What to produce — Put every line of the rows below into a Markdown table with the columns Number and Line, leaving out blank lines and the pictures.

Material for the task —
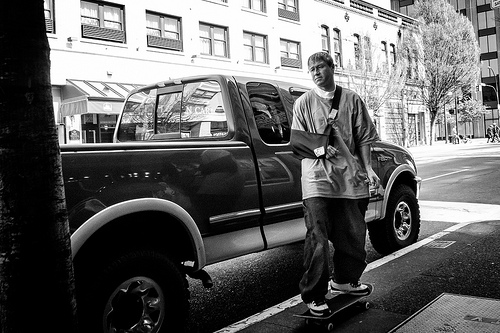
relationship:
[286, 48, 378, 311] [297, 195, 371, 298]
boy wears jeans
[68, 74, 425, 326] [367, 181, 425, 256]
truck has tire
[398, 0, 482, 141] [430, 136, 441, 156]
tree has trunk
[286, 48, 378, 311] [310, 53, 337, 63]
man has hair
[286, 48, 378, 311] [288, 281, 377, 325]
boy on skateboard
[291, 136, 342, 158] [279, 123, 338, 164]
arm in sling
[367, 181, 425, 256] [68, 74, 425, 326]
tire of truck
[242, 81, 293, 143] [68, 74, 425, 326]
window of truck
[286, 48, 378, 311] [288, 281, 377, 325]
boy wears sneakers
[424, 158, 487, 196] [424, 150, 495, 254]
line on street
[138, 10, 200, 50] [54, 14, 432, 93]
window in building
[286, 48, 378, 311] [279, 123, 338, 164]
boy wearing sling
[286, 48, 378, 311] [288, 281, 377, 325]
boy riding skateboard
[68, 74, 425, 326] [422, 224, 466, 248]
truck parked by curb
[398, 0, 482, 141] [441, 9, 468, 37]
tree has leaves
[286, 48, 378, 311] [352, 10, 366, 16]
boy wearing glasses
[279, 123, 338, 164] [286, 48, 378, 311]
sling worn by boy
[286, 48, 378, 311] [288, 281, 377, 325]
boy rides skateboard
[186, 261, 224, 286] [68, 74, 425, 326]
pipe on truck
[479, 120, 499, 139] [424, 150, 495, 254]
people walking across street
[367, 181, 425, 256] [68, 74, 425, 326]
tire from truck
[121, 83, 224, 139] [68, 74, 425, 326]
rear windshield from truck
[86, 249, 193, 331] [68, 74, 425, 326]
rear tire of truck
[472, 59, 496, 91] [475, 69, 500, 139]
lights on lamp post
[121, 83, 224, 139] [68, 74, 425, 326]
rear windshield of truck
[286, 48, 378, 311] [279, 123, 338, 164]
boy in sling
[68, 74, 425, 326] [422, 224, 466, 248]
truck parked on curb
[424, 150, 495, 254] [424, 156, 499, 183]
street has two lanes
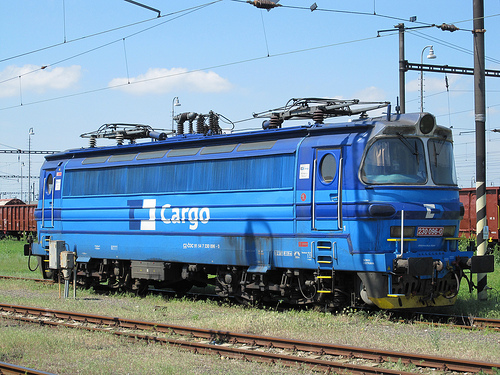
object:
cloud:
[105, 64, 235, 96]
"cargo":
[159, 200, 212, 232]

Written response —
| Number | Line |
|---|---|
| 1 | relationship: |
| 2 | [286, 48, 378, 311] [297, 195, 371, 298] |
| 3 | boy wears jeans |
| 4 | [68, 74, 425, 326] [367, 181, 425, 256] |
| 5 | truck has tire |
| 6 | [398, 0, 482, 141] [430, 136, 441, 156] |
| 7 | tree has trunk |
| 8 | [286, 48, 378, 311] [310, 53, 337, 63] |
| 9 | man has hair |
| 10 | [286, 48, 378, 311] [288, 281, 377, 325] |
| 11 | boy on skateboard |
| 12 | [291, 136, 342, 158] [279, 123, 338, 164] |
| 13 | arm in sling |
| 14 | [367, 181, 425, 256] [68, 74, 425, 326] |
| 15 | tire of truck |
| 16 | [242, 81, 293, 143] [68, 74, 425, 326] |
| 17 | window of truck |
| 18 | [286, 48, 378, 311] [288, 281, 377, 325] |
| 19 | boy wears sneakers |
| 20 | [424, 158, 487, 196] [424, 150, 495, 254] |
| 21 | line on street |
| 22 | [138, 10, 200, 50] [54, 14, 432, 93] |
| 23 | window in building |
| 24 | [286, 48, 378, 311] [279, 123, 338, 164] |
| 25 | boy wearing sling |
| 26 | [286, 48, 378, 311] [288, 281, 377, 325] |
| 27 | boy riding skateboard |
| 28 | [68, 74, 425, 326] [422, 224, 466, 248] |
| 29 | truck parked by curb |
| 30 | [398, 0, 482, 141] [441, 9, 468, 37] |
| 31 | tree has leaves |
| 32 | [286, 48, 378, 311] [352, 10, 366, 16] |
| 33 | boy wearing glasses |
| 34 | [279, 123, 338, 164] [286, 48, 378, 311] |
| 35 | sling worn by boy |
| 36 | [286, 48, 378, 311] [288, 281, 377, 325] |
| 37 | boy rides skateboard |
| 38 | [186, 261, 224, 286] [68, 74, 425, 326] |
| 39 | pipe on truck |
| 40 | [479, 120, 499, 139] [424, 150, 495, 254] |
| 41 | people walking across street |
| 42 | [367, 181, 425, 256] [68, 74, 425, 326] |
| 43 | tire from truck |
| 44 | [121, 83, 224, 139] [68, 74, 425, 326] |
| 45 | rear windshield from truck |
| 46 | [86, 249, 193, 331] [68, 74, 425, 326] |
| 47 | rear tire of truck |
| 48 | [472, 59, 496, 91] [475, 69, 500, 139] |
| 49 | lights on lamp post |
| 50 | [121, 83, 224, 139] [68, 74, 425, 326] |
| 51 | rear windshield of truck |
| 52 | [286, 48, 378, 311] [279, 123, 338, 164] |
| 53 | boy in sling |
| 54 | [68, 74, 425, 326] [422, 224, 466, 248] |
| 55 | truck parked on curb |
| 56 | [424, 150, 495, 254] [424, 156, 499, 183] |
| 57 | street has two lanes |
| 58 | object: |
| 59 | cloud: |
| 60 | [105, 64, 235, 96] |
| 61 | "cargo": |
| 62 | [159, 200, 212, 232] |